══ RECORD SET ══
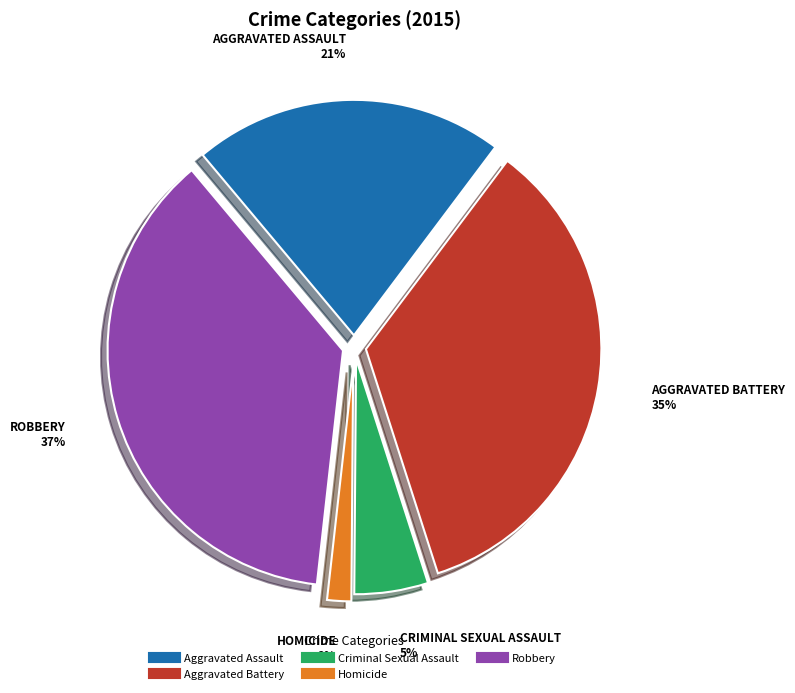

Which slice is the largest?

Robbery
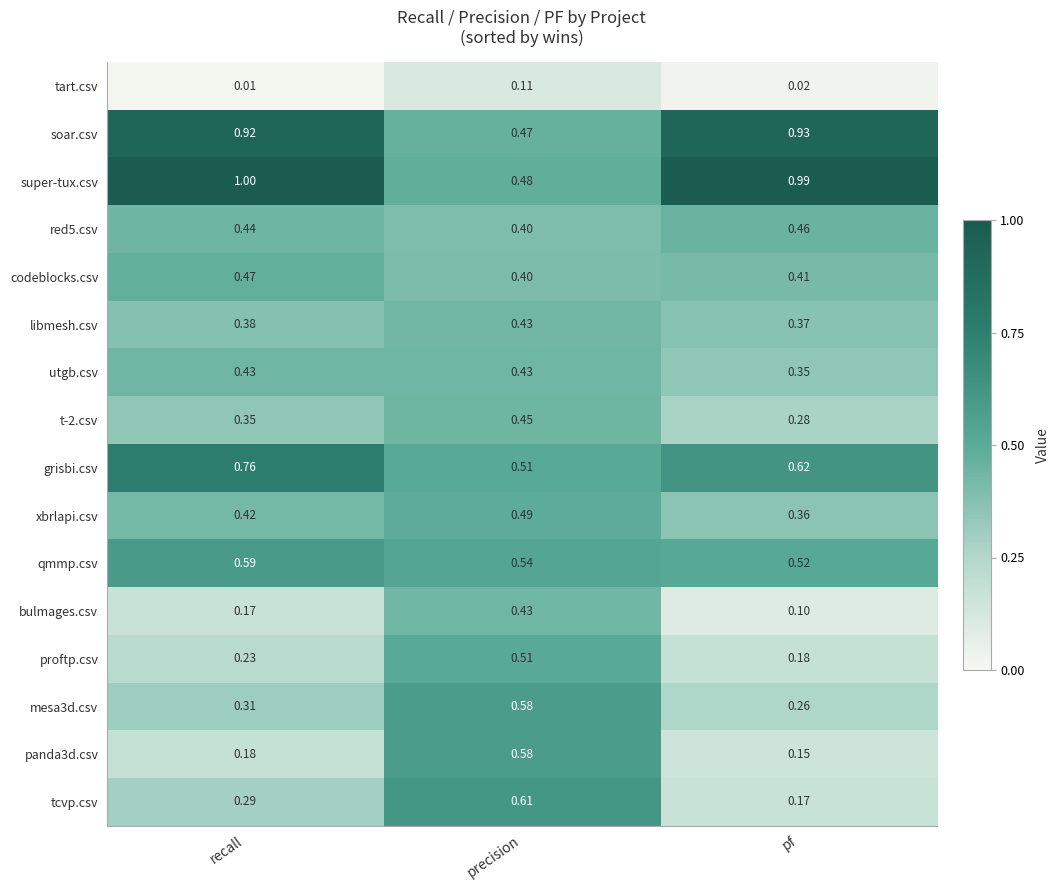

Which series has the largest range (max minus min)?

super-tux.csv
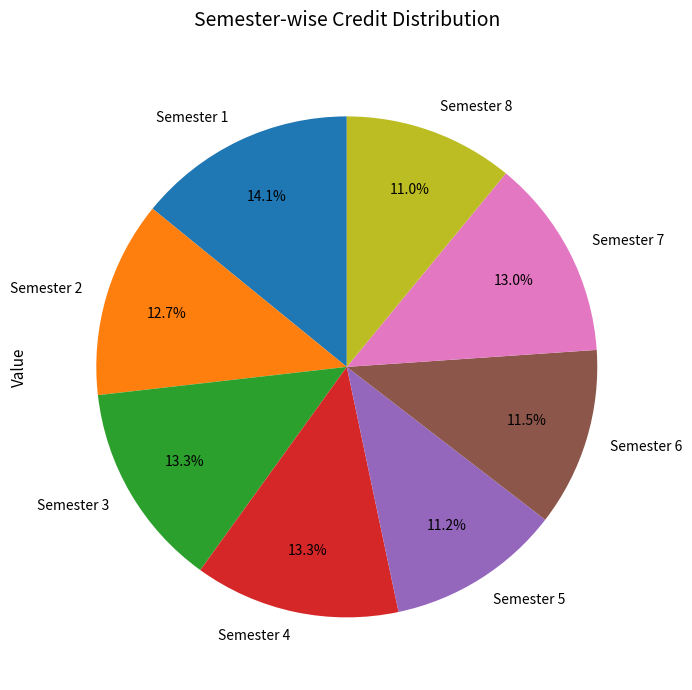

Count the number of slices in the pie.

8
═══
══ RECORD SET ══
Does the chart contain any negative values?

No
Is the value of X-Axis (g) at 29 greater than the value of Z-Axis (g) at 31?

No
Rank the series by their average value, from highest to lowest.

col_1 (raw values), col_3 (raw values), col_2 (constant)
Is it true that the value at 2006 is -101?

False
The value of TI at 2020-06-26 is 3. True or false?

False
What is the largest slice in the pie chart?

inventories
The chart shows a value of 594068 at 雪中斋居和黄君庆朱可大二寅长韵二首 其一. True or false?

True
═══
JOB
Count the lines in the data above that contain the word "series". Give only the number.

COMPLETED EXERCISE
2